The genome-scale metabolic model accurately predicts the in vivo carbon metabolism of N. lanati. Experimentally determined MFA fluxes and predicted pFBA fluxes (top and bottom, respectively) for glycolysis, the TCA cycle, and the hydrogenosome of N. lanati. Error estimates denote one standard deviation from the reported mean for the MFA measurements. Three serially passaged [1,2-¹³C]glucose tracer experiments, grown in M2 medium at 39°C and harvested during exponential phase, were used to measure the in vivo fluxes (see Materials and Methods for more details and the model).

FIG 5

The effects of including additional reactions in the hydrogenosome on NAD⁺ and ATP production show that the putative bifurcating hydrogenase has a large positive effect on NAD⁺ and ATP generation. Conversely, the putative ATP synthase has a negligible effect on both. The increase in growth rate caused by the putative bifurcating hydrogenase is due to NAD⁺ being regenerated in the hydrogenosome; this allows more flux to be channeled into the organelle, which in turn produces more ATP. Flux sampling was used to determine the fluxes associated with NAD⁺ and ATP production in each metabolic configuration. The base case model only includes the ferredoxin hydrogenase. The ferredoxin hydrogenase was replaced by a bifurcating hydrogenase to analyze its effect on the model. Finally, a complex 1, 2, and ATP synthase module was added to the base case model to investigate the consequences of this expanded metabolism. The model was constrained to produce biomass at 90% of the maximum yield; subsequently, 2,000 samples were drawn from each case.

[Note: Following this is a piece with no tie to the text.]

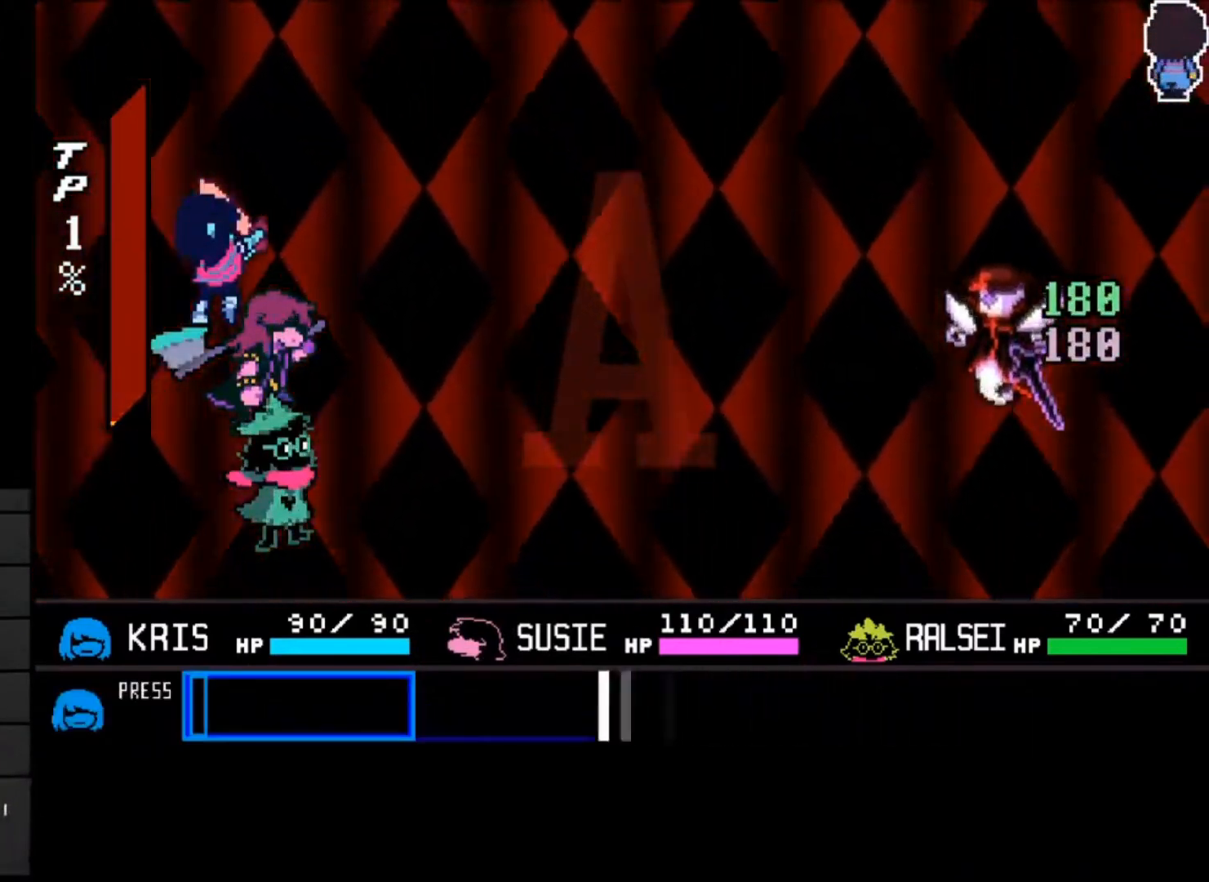
{"keys": [], "events": []}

The average production of each metabolite in the hydrogenosome and cytosol are shown.

FIG 6

The absolute relative error between the model predictions and the experimentally measured values suggest that constraining the flux of acetate production has the biggest impact on the model’s accuracy. The flux of acetate (Ac), ethanol (EtOH), formate (For), H₂, and lactate (Lac) was constrained, individually, to their observed ranges (variables on the x axis). The resultant predicted fluxes of these metabolites (generated by sampling 2,000 possible solutions where the biomass objective function was within 90% of its optimal value and subject to the respective additional constraints as shown in the figure) were then compared to the experimental observations as shown in the legend.